Dit leidde tot enorme verontwaardiging, gelukkig ook door veel Amerikaanse collega’s gedeeld. Veel van hun wezen erop dat zij hun onderzoek voor de gehele mensheid deden en niet alleen om hun werkgever rijk te laten worden door de verkoop van patentrechten. Deze opvatting is in overeenstemming met het communautaire karakter van de Chinese cultuur, waarin het belang van de groep (de mensheid) voorrang heeft op het belang van het individu (de organisatie waarbinnen een nieuw geneesmiddel ontwikkeld wordt). Datzelfde cultuuraspect maakt ook dat Chinese academici, waar ter wereld ze ook werken, altijd contact blijven houden met hun studiegenoten en hun onderzoeksthema’s met elkaar delen. Op deze culturele dimensie staan Chinezen en Amerikanen verschillende uiteinden. Verzoening ervan is lastig, maar niet onmogelijk, wanneer je als directeur van onderzoekslab of decaan van een faculteit voldoende cultureel inzicht verworven hebt.

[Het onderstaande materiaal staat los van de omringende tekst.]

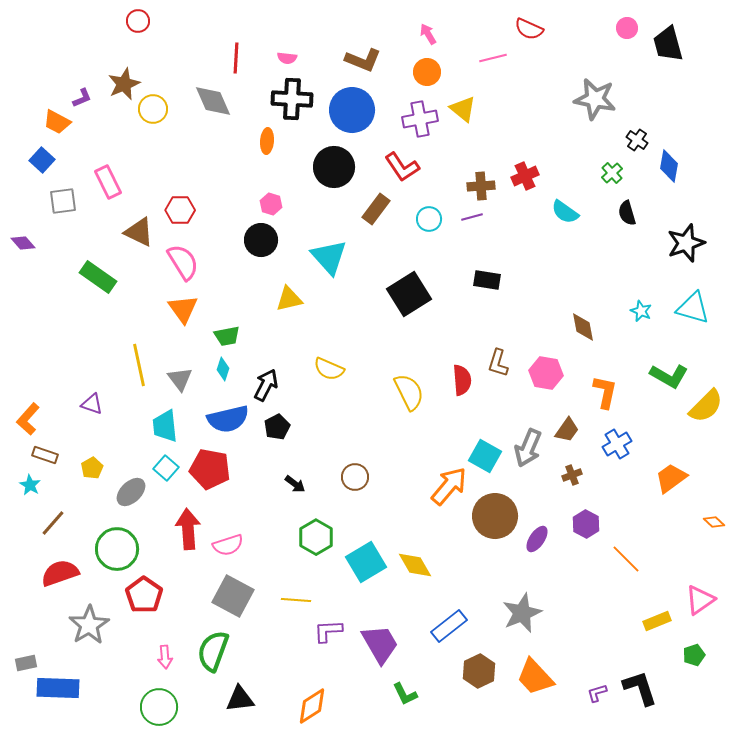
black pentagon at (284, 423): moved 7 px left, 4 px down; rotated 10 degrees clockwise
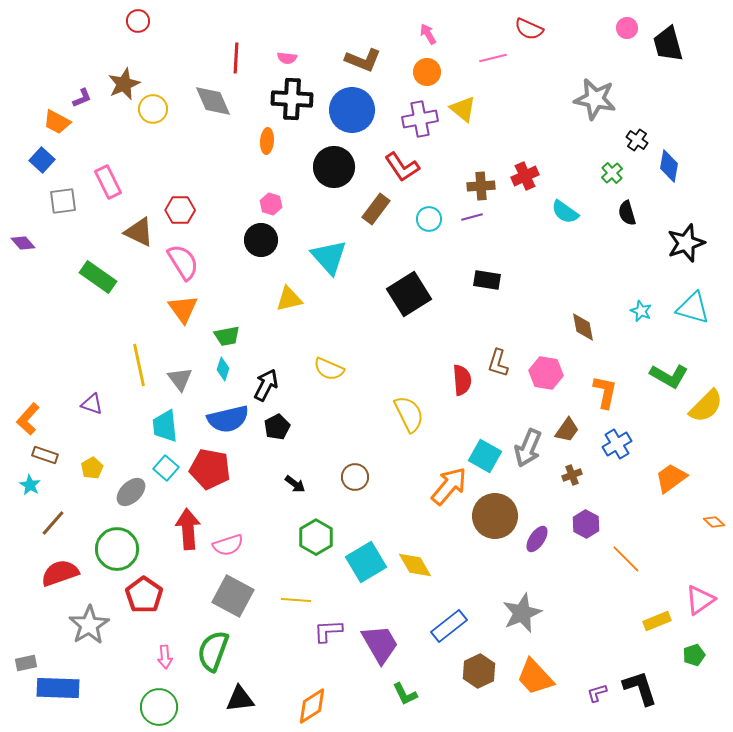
yellow semicircle at (409, 392): moved 22 px down
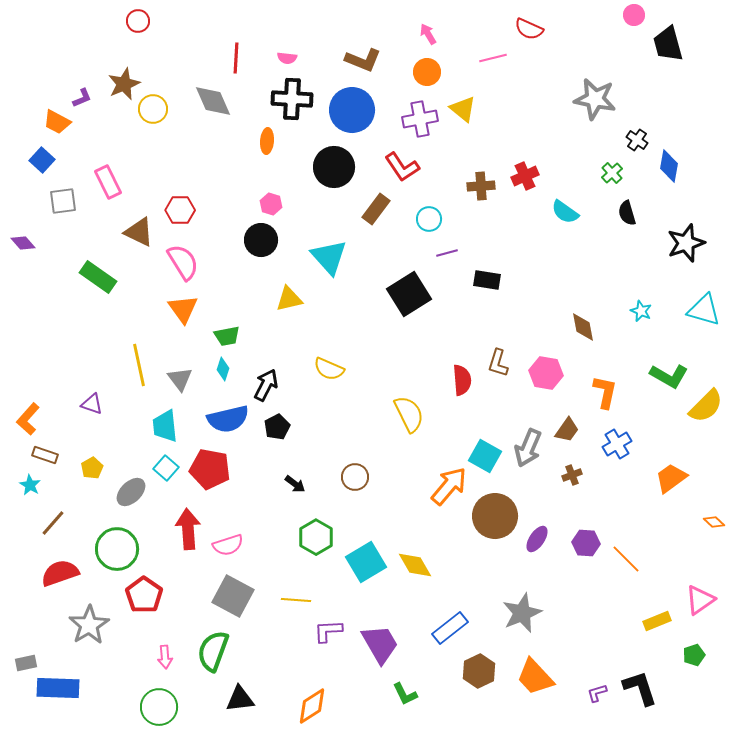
pink circle at (627, 28): moved 7 px right, 13 px up
purple line at (472, 217): moved 25 px left, 36 px down
cyan triangle at (693, 308): moved 11 px right, 2 px down
purple hexagon at (586, 524): moved 19 px down; rotated 24 degrees counterclockwise
blue rectangle at (449, 626): moved 1 px right, 2 px down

Dat laatste vindt in de VS nog nauwelijks plaats en veel van de beschuldigde Chinese onderzoekers zijn naar hun vaderland teruggekeerd. Daar werden zij uiteraard met open armen ontvangen. Universiteiten en onderzoeksinstituten strijden om hen door gunstige arbeidsvoorwaarden, zoals beschikbaarheid van laboratoria, financiering, personeel e.d., te beloven. Zelfs het genaturaliseerde echtpaar keerde terug en vond meteen werk bij de Jinan Universiteit in Guangzhou.

Dit specifieke medicijn is niet door een gerepatrieerde bio-medicus ontwikkeld, maar het feit dat de laatste tijd geregeld nieuwe biologische medicijnen uit China in het nieuws komen, voor ziektes variërend van Alzheimer tot diverse vormen van kanker, is wel degelijk de resultante van deze massale terugkeer van toponderzoekers.

Ironie

Ironisch is dan wel weer dat de Amerikaanse FDA (Food & Drug Administration) vaak opvallend snel is met de goedkeuring van deze medicijnen voor gebruik in de VS. Artsen willen genezen en zijn minder geïnteresseerd in politiek. Zodra ze over een nieuw medicijn te horen krijgen, willen zij het zo snel mogelijk leren kennen en kunnen voorschrijven.

Bron: CNN, New York Times, China Daily en eigen onderzoek van de auteur.